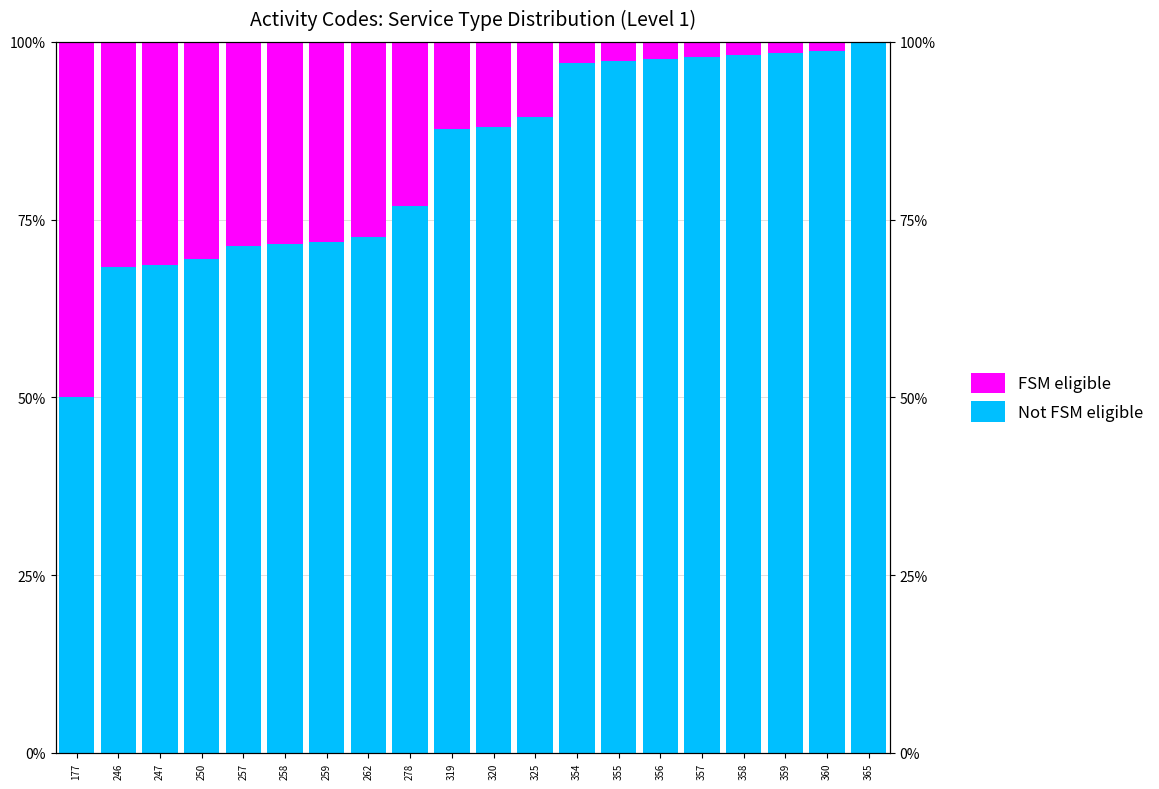

How many bars are there in total?

40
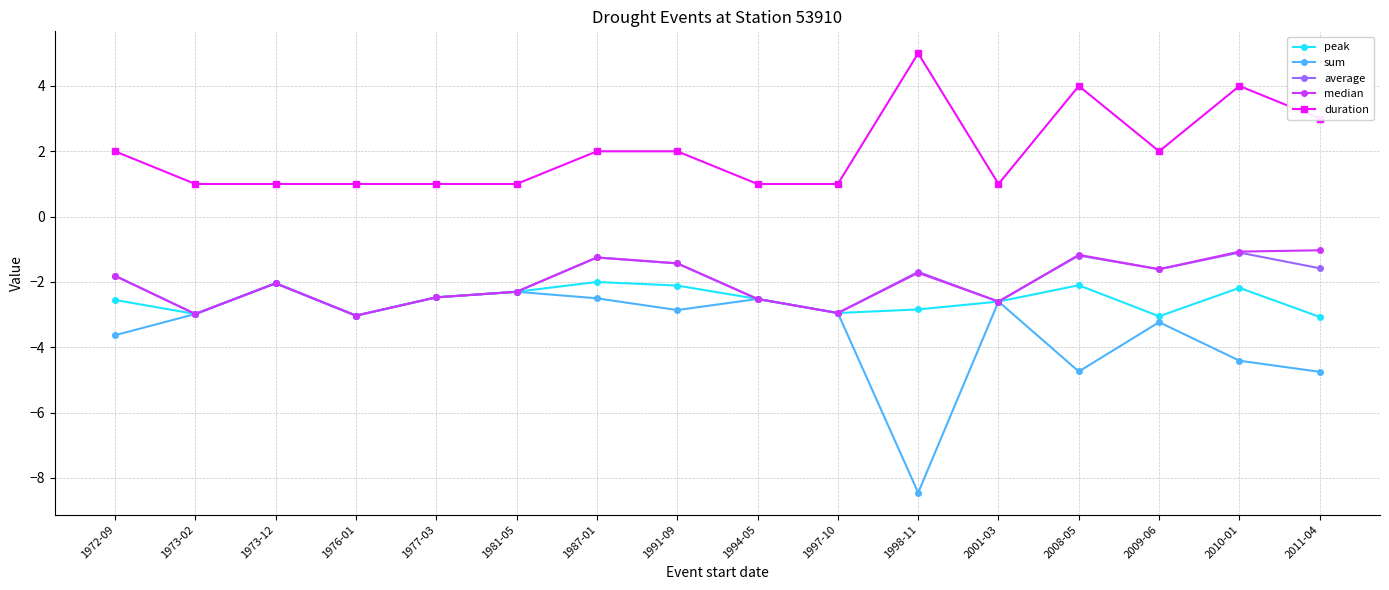

In average, how many points are higher than both neighbors (excluding endpoints)?

5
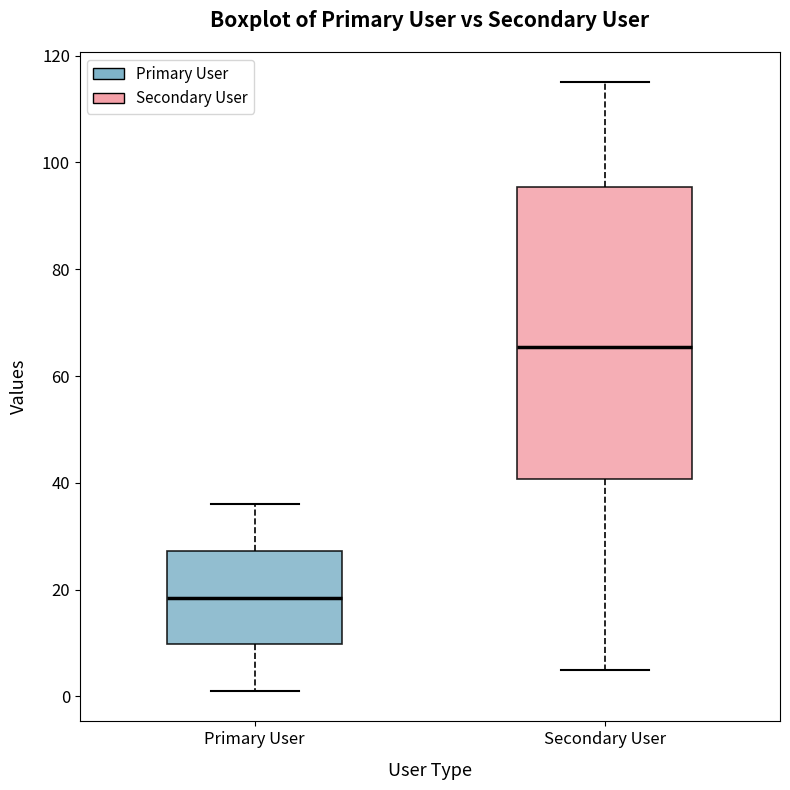

Where is the lower edge of the box for Primary User on the y-axis? The values are not printed on the chart, so give them approximately, as read against the axis.

10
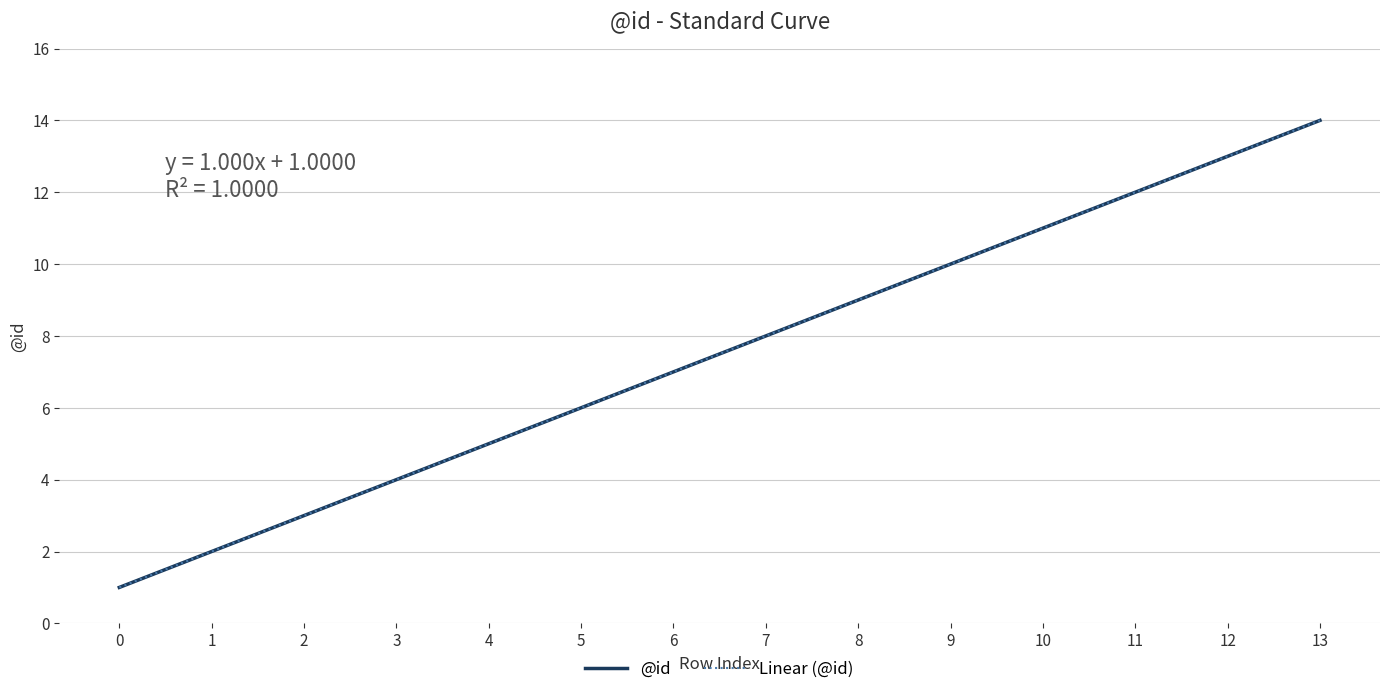

The @id series shows 3.0 at 1. True or false?

False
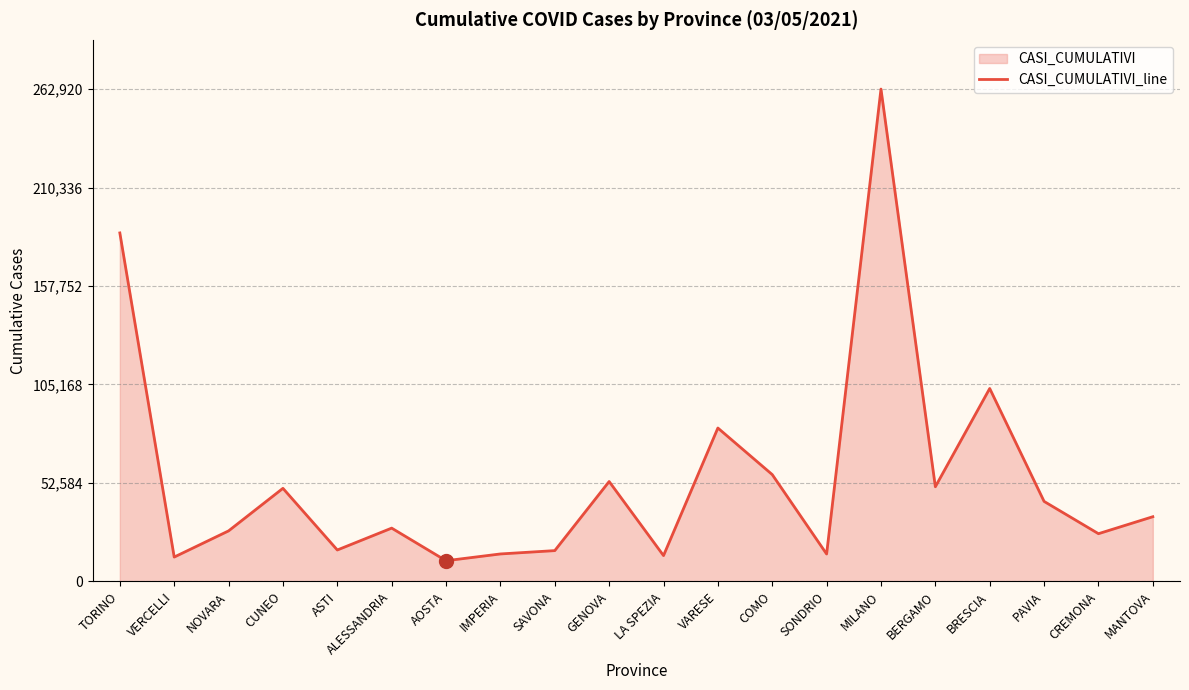

How many data points does each series have?

20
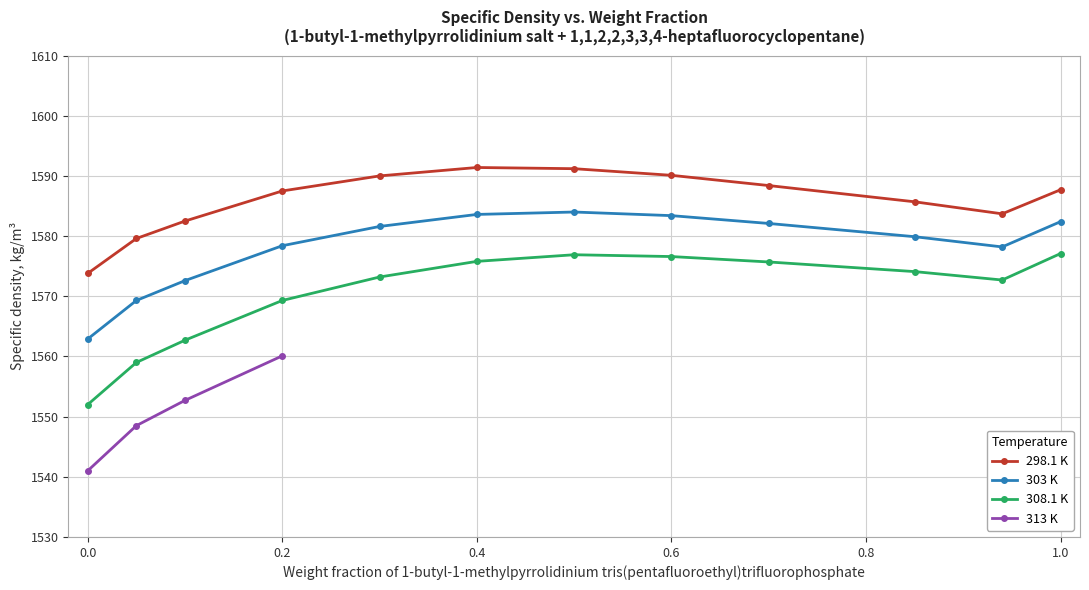

The value of 303 K at 0.2 is 1578.4. True or false?

True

-------------------------

Lay out every non-blank line of the rows above as a Markdown table with the columns Index and Line, numbering the lines in order. Leave out the pictures.

COMPLETED EXERCISE:
| Index | Line |
|---|---|
| 1 | How many bars are there in total? |
| 2 | 40 |
| 3 | In average, how many points are higher than both neighbors (excluding endpoints)? |
| 4 | 5 |
| 5 | Where is the lower edge of the box for Primary User on the y-axis? The values are not printed on the chart, so give them approximately, as read against the axis. |
| 6 | 10 |
| 7 | The @id series shows 3.0 at 1. True or false? |
| 8 | False |
| 9 | How many data points does each series have? |
| 10 | 20 |
| 11 | The value of 303 K at 0.2 is 1578.4. True or false? |
| 12 | True |